---------- DATA FOR THIS EXERCISE ----------

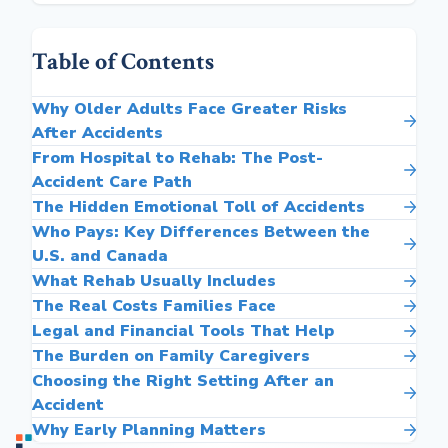
Table of Contents
Why Older Adults Face Greater Risks
After Accidents
From Hospital to Rehab: The Post-
Accident Care Path
The Hidden Emotional Toll of Accidents
Who Pays: Key Differences Between the
U.S. and Canada
What Rehab Usually Includes
The Real Costs Families Face
Legal and Financial Tools That Help
The Burden on Family Caregivers
Choosing the Right Setting After an
Accident
Why Early Planning Matters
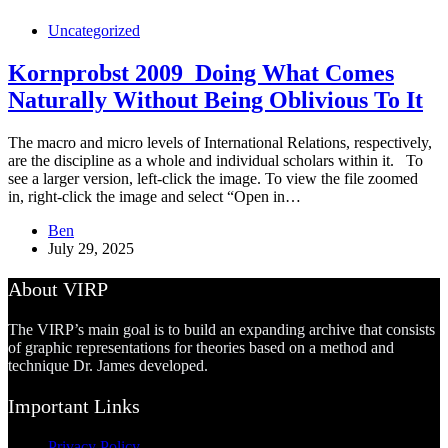
Uncategorized
Kornprobst 2009_Doing What Comes
Naturally Without Being Oblivious To It
The macro and micro levels of International Relations, respectively,
are the discipline as a whole and individual scholars within it. To
see a larger version, left-click the image. To view the file zoomed
in, right-click the image and select “Open in…
Ben
July 29, 2025
About VIRP
The VIRP’s main goal is to build an expanding archive that consists
of graphic representations for theories based on a method and
technique Dr. James developed.
Important Links
Privacy Policy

----------

ACTIVITY => Reproduce the data word for word, excluding its pictures.

OUTPUT OF THE TASK =>
Table of Contents
Why Older Adults Face Greater Risks
After Accidents
From Hospital to Rehab: The Post-
Accident Care Path
The Hidden Emotional Toll of Accidents
Who Pays: Key Differences Between the
U.S. and Canada
What Rehab Usually Includes
The Real Costs Families Face
Legal and Financial Tools That Help
The Burden on Family Caregivers
Choosing the Right Setting After an
Accident
Why Early Planning Matters
Uncategorized
Kornprobst 2009_Doing What Comes
Naturally Without Being Oblivious To It
The macro and micro levels of International Relations, respectively,
are the discipline as a whole and individual scholars within it. To
see a larger version, left-click the image. To view the file zoomed
in, right-click the image and select “Open in…
Ben
July 29, 2025
About VIRP
The VIRP’s main goal is to build an expanding archive that consists
of graphic representations for theories based on a method and
technique Dr. James developed.
Important Links
Privacy Policy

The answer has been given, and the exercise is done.